- **JOB ITEM**: Arrange the text of the material as a JSON list of strings, one string per line and omitting blank lines, beginning at the start of the material and stopping after the line that contains "ão, acompanhe os". Leave the pictures out of the answer.

Segment Start: PROVIDED ENTRIES

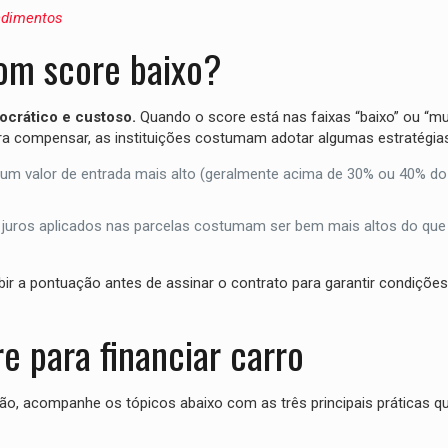
endimentos
com score baixo?
ocrático e custoso.
Quando o score está nas faixas “baixo” ou “mui
ara compensar, as instituições costumam adotar algumas estratégia
um valor de entrada mais alto (geralmente acima de 30% ou 40% do
 juros aplicados nas parcelas costumam ser bem mais altos do qu
ubir a pontuação antes de assinar o contrato para garantir condições
e para financiar carro
ão, acompanhe os tópicos abaixo com as três principais práticas qu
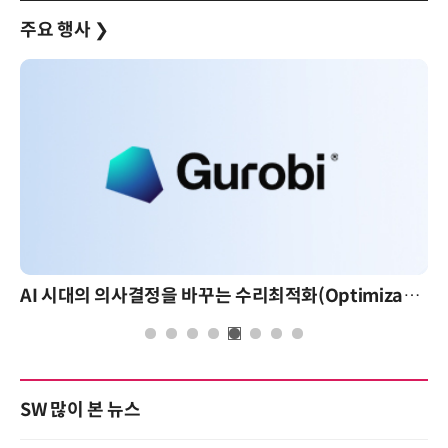
주요 행사
❯
AI 시대의 의사결정을 바꾸는 수리최적화(Optimization): 실제 산업 적용 사례와 활용 전략
SW 많이 본 뉴스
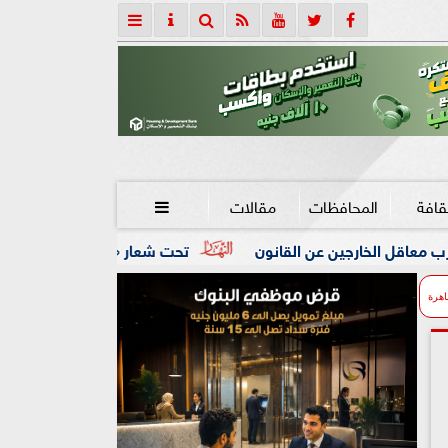
قافة
المحافظات
مقالات

ن القانون
تحت شعار «خدمة بيوت الله شرف».. محافظ كفرالشيخ
اهرة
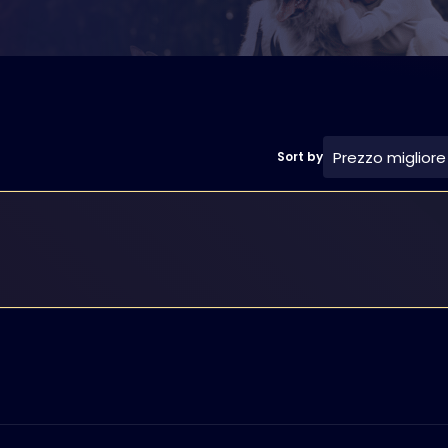
Prezzo migliore
Sort by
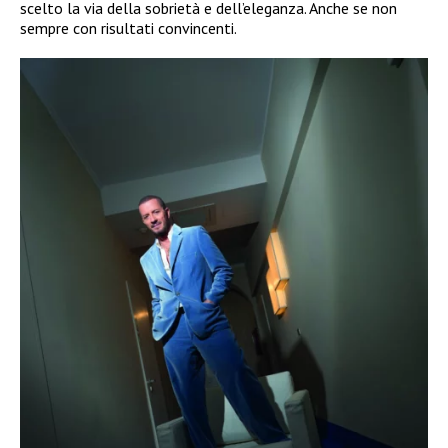
scelto la via della sobrietà e dell’eleganza. Anche se non
sempre con risultati convincenti.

Segment End: PROVIDED ENTRIES

- **RESPONSE FOR THIS EXERCISE**:
[
  "endimentos",
  "com score baixo?",
  "ocrático e custoso.",
  "Quando o score está nas faixas “baixo” ou “mui",
  "ara compensar, as instituições costumam adotar algumas estratégia",
  "um valor de entrada mais alto (geralmente acima de 30% ou 40% do",
  " juros aplicados nas parcelas costumam ser bem mais altos do qu",
  "ubir a pontuação antes de assinar o contrato para garantir condições",
  "e para financiar carro",
  "ão, acompanhe os tópicos abaixo com as três principais práticas qu"
]